Maintenant, je descends les escaliers – parfois, j’y rencontre le chat, le seul obstacle sur ma route pour aller au boulot (et à mon travail en général) – et je m’installe à mon bureau : la journée commence calmement sans spray net ni trompette. Je me connecte à Microsoft Lync, je regarde qui est au bureau à Ottawa, je vérifie mes courriels et je commence à traduire. Après tout, c’est pour ça qu’on m’a embauchée.
-Oui, je peux me lever 10 minutes avant de commencer à travailler.
-Oui, je peux travailler en pyjama (d’ailleurs, les visites-surprises à la maison avant 11 h sont proscrites).
-Oui, il faut de la discipline, mais la discipline vient avec le métier puisqu’en traduction on a toujours des délais à respecter. Et on se discipline, parce qu’on finit par vraiment trop apprécier la liberté du télétravail.
-Oui, il m’arrive parfois de m’ennuyer d’avoir des collègues de travail en chair et en os.
-Mais, non je ne retournerais pas dans un cubicule beige.
Quand je sors mon ordinateur portable sur la terrasse pendant une belle journée d’été ou d’automne, je trouve que j’ai vraiment beaucoup de chance. En fait, même les froides journées d’hiver, je les apprécie : plutôt que de réchauffer la voiture, je chauffe le poêle.
Pour les travailleurs, les avantages sont plutôt évidents. Pour ma part, le fait de ne pas devoir faire de compromis professionnels est le principal. Je conserve un emploi stimulant et un salaire intéressant, mais je le fais dans l’endroit où j’ai choisi d’habiter.

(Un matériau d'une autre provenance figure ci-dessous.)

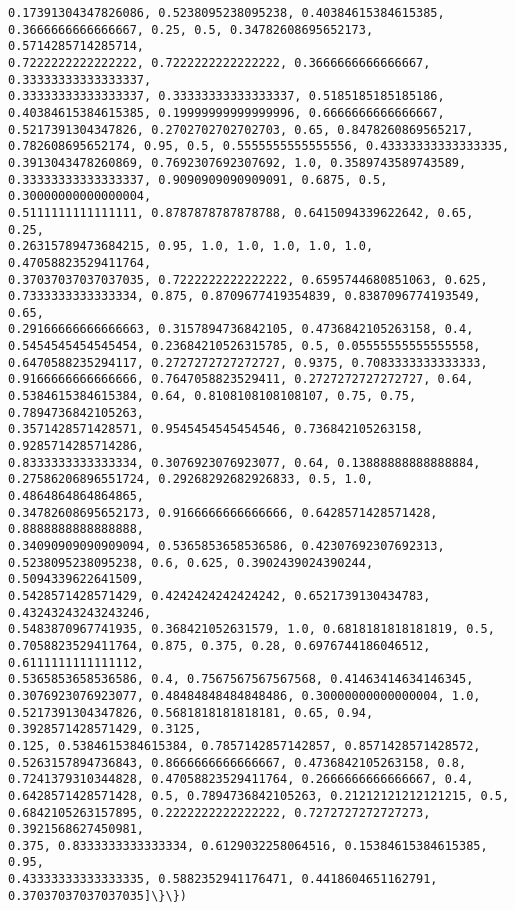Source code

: \documentclass[11pt]{article}
\begin{document}
\begin{Verbatim}[commandchars=\\\{\}]
0.17391304347826086, 0.5238095238095238, 0.40384615384615385,
0.3666666666666667, 0.25, 0.5, 0.34782608695652173, 0.5714285714285714,
0.7222222222222222, 0.7222222222222222, 0.3666666666666667, 0.33333333333333337,
0.33333333333333337, 0.33333333333333337, 0.5185185185185186,
0.40384615384615385, 0.19999999999999996, 0.6666666666666667,
0.5217391304347826, 0.2702702702702703, 0.65, 0.8478260869565217,
0.782608695652174, 0.95, 0.5, 0.5555555555555556, 0.43333333333333335,
0.3913043478260869, 0.7692307692307692, 1.0, 0.3589743589743589,
0.33333333333333337, 0.9090909090909091, 0.6875, 0.5, 0.30000000000000004,
0.5111111111111111, 0.8787878787878788, 0.6415094339622642, 0.65, 0.25,
0.26315789473684215, 0.95, 1.0, 1.0, 1.0, 1.0, 1.0, 0.47058823529411764,
0.37037037037037035, 0.7222222222222222, 0.6595744680851063, 0.625,
0.7333333333333334, 0.875, 0.8709677419354839, 0.8387096774193549, 0.65,
0.29166666666666663, 0.3157894736842105, 0.4736842105263158, 0.4,
0.5454545454545454, 0.23684210526315785, 0.5, 0.05555555555555558,
0.6470588235294117, 0.2727272727272727, 0.9375, 0.7083333333333333,
0.9166666666666666, 0.7647058823529411, 0.2727272727272727, 0.64,
0.5384615384615384, 0.64, 0.8108108108108107, 0.75, 0.75, 0.7894736842105263,
0.3571428571428571, 0.9545454545454546, 0.736842105263158, 0.9285714285714286,
0.8333333333333334, 0.3076923076923077, 0.64, 0.13888888888888884,
0.27586206896551724, 0.29268292682926833, 0.5, 1.0, 0.4864864864864865,
0.34782608695652173, 0.9166666666666666, 0.6428571428571428, 0.8888888888888888,
0.34090909090909094, 0.5365853658536586, 0.42307692307692313,
0.5238095238095238, 0.6, 0.625, 0.3902439024390244, 0.5094339622641509,
0.5428571428571429, 0.4242424242424242, 0.6521739130434783, 0.43243243243243246,
0.5483870967741935, 0.368421052631579, 1.0, 0.6818181818181819, 0.5,
0.7058823529411764, 0.875, 0.375, 0.28, 0.6976744186046512, 0.6111111111111112,
0.5365853658536586, 0.4, 0.7567567567567568, 0.41463414634146345,
0.3076923076923077, 0.48484848484848486, 0.30000000000000004, 1.0,
0.5217391304347826, 0.5681818181818181, 0.65, 0.94, 0.3928571428571429, 0.3125,
0.125, 0.5384615384615384, 0.7857142857142857, 0.8571428571428572,
0.5263157894736843, 0.8666666666666667, 0.4736842105263158, 0.8,
0.7241379310344828, 0.47058823529411764, 0.2666666666666667, 0.4,
0.6428571428571428, 0.5, 0.7894736842105263, 0.21212121212121215, 0.5,
0.6842105263157895, 0.2222222222222222, 0.7272727272727273, 0.3921568627450981,
0.375, 0.8333333333333334, 0.6129032258064516, 0.15384615384615385, 0.95,
0.43333333333333335, 0.5882352941176471, 0.4418604651162791,
0.37037037037037035]\}\})
    \end{Verbatim}
\end{document}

Pour les employeurs, ils sont peut-être un peu moins évidents, mais ils sont pourtant assez nombreux : économies de coûts liés à l’entretien et aux bureaux, diminution de l’absentéisme (parfois quand on ne se sent pas top, travailler au chaud à la maison est un bon remède), augmentation de la productivité (vous n’allez peut-être pas me croire, mais les distractions sont étonnamment beaucoup moins nombreuses à la maison), moins de retards en raison des déplacements et la possibilité de recruter les talents peu importe où ils sont.
J’ai bon espoir que le télétravail sera une excellente option pour contrer l’exode des jeunes des régions. Certes, il n’est pas encore très répandu, mais je crois qu’il se révélera une très bonne solution dans l’avenir. Il suffit d’améliorer le réseau Internet haute vitesse dont les sauts d’humeur sont, en toute honnêteté, mon principal facteur de stress. C’est tout de même plus simple que d’inventer un Rapidotron.
Donc, à toi, le rural qui étudie en ville et qui prétexte ne pas pouvoir revenir vivre dans sa région natale, parce que sa profession ne le lui permet pas, je dis : il faudra te trouver une autre défaite, parce que celle-là n’en est plus une.